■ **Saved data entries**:
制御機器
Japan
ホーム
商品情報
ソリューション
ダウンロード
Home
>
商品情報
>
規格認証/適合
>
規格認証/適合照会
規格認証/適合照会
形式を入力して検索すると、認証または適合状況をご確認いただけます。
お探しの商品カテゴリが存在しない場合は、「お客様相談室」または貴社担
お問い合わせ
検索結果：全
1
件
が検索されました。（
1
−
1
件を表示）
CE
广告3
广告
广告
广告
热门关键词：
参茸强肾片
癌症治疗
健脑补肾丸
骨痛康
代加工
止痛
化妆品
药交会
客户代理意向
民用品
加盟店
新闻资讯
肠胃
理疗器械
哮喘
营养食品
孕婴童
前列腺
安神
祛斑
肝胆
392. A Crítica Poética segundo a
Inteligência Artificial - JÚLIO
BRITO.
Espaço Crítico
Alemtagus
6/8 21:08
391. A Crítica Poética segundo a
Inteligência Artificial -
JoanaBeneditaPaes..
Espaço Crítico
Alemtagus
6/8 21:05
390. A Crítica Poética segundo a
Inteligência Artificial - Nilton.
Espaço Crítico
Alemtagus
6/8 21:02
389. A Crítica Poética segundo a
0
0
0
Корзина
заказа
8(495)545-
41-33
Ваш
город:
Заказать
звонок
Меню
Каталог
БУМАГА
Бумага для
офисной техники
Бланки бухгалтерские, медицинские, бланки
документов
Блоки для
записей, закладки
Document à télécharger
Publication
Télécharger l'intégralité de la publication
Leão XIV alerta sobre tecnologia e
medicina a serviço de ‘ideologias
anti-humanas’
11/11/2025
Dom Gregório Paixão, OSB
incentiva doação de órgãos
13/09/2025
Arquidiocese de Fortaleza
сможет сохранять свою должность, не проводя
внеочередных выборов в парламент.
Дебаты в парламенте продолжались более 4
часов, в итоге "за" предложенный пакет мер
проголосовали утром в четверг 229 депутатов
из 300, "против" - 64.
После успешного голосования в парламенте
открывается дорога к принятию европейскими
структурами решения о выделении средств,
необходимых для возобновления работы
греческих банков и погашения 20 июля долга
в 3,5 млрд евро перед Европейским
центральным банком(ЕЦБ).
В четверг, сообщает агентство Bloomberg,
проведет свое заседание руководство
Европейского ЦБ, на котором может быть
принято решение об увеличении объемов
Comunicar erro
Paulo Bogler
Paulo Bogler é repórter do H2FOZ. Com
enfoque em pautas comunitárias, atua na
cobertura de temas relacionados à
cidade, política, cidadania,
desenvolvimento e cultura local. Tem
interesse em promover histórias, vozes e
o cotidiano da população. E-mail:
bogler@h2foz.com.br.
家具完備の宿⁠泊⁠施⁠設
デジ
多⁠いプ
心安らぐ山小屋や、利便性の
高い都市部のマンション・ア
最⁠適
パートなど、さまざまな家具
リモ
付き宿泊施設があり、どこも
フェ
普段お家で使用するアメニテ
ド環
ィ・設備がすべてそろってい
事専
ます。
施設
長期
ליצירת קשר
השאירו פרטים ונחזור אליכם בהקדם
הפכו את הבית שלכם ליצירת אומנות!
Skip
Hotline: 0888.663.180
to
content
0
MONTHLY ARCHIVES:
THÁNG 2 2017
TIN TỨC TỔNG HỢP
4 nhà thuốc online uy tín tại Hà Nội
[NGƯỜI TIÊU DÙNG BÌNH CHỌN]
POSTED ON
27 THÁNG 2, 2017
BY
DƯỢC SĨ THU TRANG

■ **REQUIREMENT**: Each record needs to be duplicated exactly as given.

■ **RESULT FOR THIS TASK**:
制御機器
Japan
ホーム
商品情報
ソリューション
ダウンロード
Home
>
商品情報
>
規格認証/適合
>
規格認証/適合照会
規格認証/適合照会
形式を入力して検索すると、認証または適合状況をご確認いただけます。
お探しの商品カテゴリが存在しない場合は、「お客様相談室」または貴社担
お問い合わせ
検索結果：全
1
件
が検索されました。（
1
−
1
件を表示）
CE
广告3
广告
广告
广告
热门关键词：
参茸强肾片
癌症治疗
健脑补肾丸
骨痛康
代加工
止痛
化妆品
药交会
客户代理意向
民用品
加盟店
新闻资讯
肠胃
理疗器械
哮喘
营养食品
孕婴童
前列腺
安神
祛斑
肝胆
392. A Crítica Poética segundo a
Inteligência Artificial - JÚLIO
BRITO.
Espaço Crítico
Alemtagus
6/8 21:08
391. A Crítica Poética segundo a
Inteligência Artificial -
JoanaBeneditaPaes..
Espaço Crítico
Alemtagus
6/8 21:05
390. A Crítica Poética segundo a
Inteligência Artificial - Nilton.
Espaço Crítico
Alemtagus
6/8 21:02
389. A Crítica Poética segundo a
0
0
0
Корзина
заказа
8(495)545-
41-33
Ваш
город:
Заказать
звонок
Меню
Каталог
БУМАГА
Бумага для
офисной техники
Бланки бухгалтерские, медицинские, бланки
документов
Блоки для
записей, закладки
Document à télécharger
Publication
Télécharger l'intégralité de la publication
Leão XIV alerta sobre tecnologia e
medicina a serviço de ‘ideologias
anti-humanas’
11/11/2025
Dom Gregório Paixão, OSB
incentiva doação de órgãos
13/09/2025
Arquidiocese de Fortaleza
сможет сохранять свою должность, не проводя
внеочередных выборов в парламент.
Дебаты в парламенте продолжались более 4
часов, в итоге "за" предложенный пакет мер
проголосовали утром в четверг 229 депутатов
из 300, "против" - 64.
После успешного голосования в парламенте
открывается дорога к принятию европейскими
структурами решения о выделении средств,
необходимых для возобновления работы
греческих банков и погашения 20 июля долга
в 3,5 млрд евро перед Европейским
центральным банком(ЕЦБ).
В четверг, сообщает агентство Bloomberg,
проведет свое заседание руководство
Европейского ЦБ, на котором может быть
принято решение об увеличении объемов
Comunicar erro
Paulo Bogler
Paulo Bogler é repórter do H2FOZ. Com
enfoque em pautas comunitárias, atua na
cobertura de temas relacionados à
cidade, política, cidadania,
desenvolvimento e cultura local. Tem
interesse em promover histórias, vozes e
o cotidiano da população. E-mail:
bogler@h2foz.com.br.
家具完備の宿⁠泊⁠施⁠設
デジ
多⁠いプ
心安らぐ山小屋や、利便性の
高い都市部のマンション・ア
最⁠適
パートなど、さまざまな家具
リモ
付き宿泊施設があり、どこも
フェ
普段お家で使用するアメニテ
ド環
ィ・設備がすべてそろってい
事専
ます。
施設
長期
ליצירת קשר
השאירו פרטים ונחזור אליכם בהקדם
הפכו את הבית שלכם ליצירת אומנות!
Skip
Hotline: 0888.663.180
to
content
0
MONTHLY ARCHIVES:
THÁNG 2 2017
TIN TỨC TỔNG HỢP
4 nhà thuốc online uy tín tại Hà Nội
[NGƯỜI TIÊU DÙNG BÌNH CHỌN]
POSTED ON
27 THÁNG 2, 2017
BY
DƯỢC SĨ THU TRANG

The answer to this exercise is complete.